Les scientifiques ont mesuré les temps de réaction des hommes et des femmes, ainsi que la justesse de leurs réponses. Résultat, pour les deux types d’exercices, jongler entre deux tâches entraîne sans surprise des scores moins bons et des temps de réaction plus longs, comparativement à une tâche unique. Mais surtout, aucune différence significative n’a pu être établie entre les deux sexes, quel que soit le type de multitasking mobilisé. En résumé, hommes et femmes étaient aussi nuls lorsqu’il s’agissait de faire plusieurs choses à la fois.

Question réglée? Les auteurs l’admettent, de tels exercices diffèrent grandement de situations de la vie réelle nécessitant par exemple une planification des stratégies à adopter. Mais, notent-ils, «considérant uniquement les processus cognitifs mis en jeu dans cette expérience […], les hommes et les femmes s’en sortent aussi bien, ou aussi mal».

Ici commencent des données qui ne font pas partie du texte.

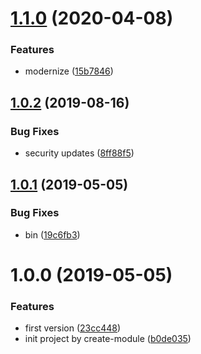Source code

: # [1.1.0](https://github.com/NaturalCycles/json2html/compare/v1.0.2...v1.1.0) (2020-04-08)


### Features

* modernize ([15b7846](https://github.com/NaturalCycles/json2html/commit/15b784618c875d6d5547108846db2d69de75da0a))

## [1.0.2](https://github.com/NaturalCycles/json2html/compare/v1.0.1...v1.0.2) (2019-08-16)


### Bug Fixes

* security updates ([8ff88f5](https://github.com/NaturalCycles/json2html/commit/8ff88f5))

## [1.0.1](https://github.com/NaturalCycles/json2html/compare/v1.0.0...v1.0.1) (2019-05-05)


### Bug Fixes

* bin ([19c6fb3](https://github.com/NaturalCycles/json2html/commit/19c6fb3))

# 1.0.0 (2019-05-05)


### Features

* first version ([23cc448](https://github.com/NaturalCycles/json2html/commit/23cc448))
* init project by create-module ([b0de035](https://github.com/NaturalCycles/json2html/commit/b0de035))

A priori, donc, hommes et femmes font match nul. Pour en finir avec ce cliché, c’est au niveau social qu’il reste du travail à fournir, d’après Isabelle Collet: «Le stéréotype est si puissant qu’il en devient performatif: on se persuade qu’il est vrai et on en arrive à voir des femmes qui en tirent de la fierté, et des hommes qui se défaussent des tâches multiples.» Au hasard, des tâches ménagères?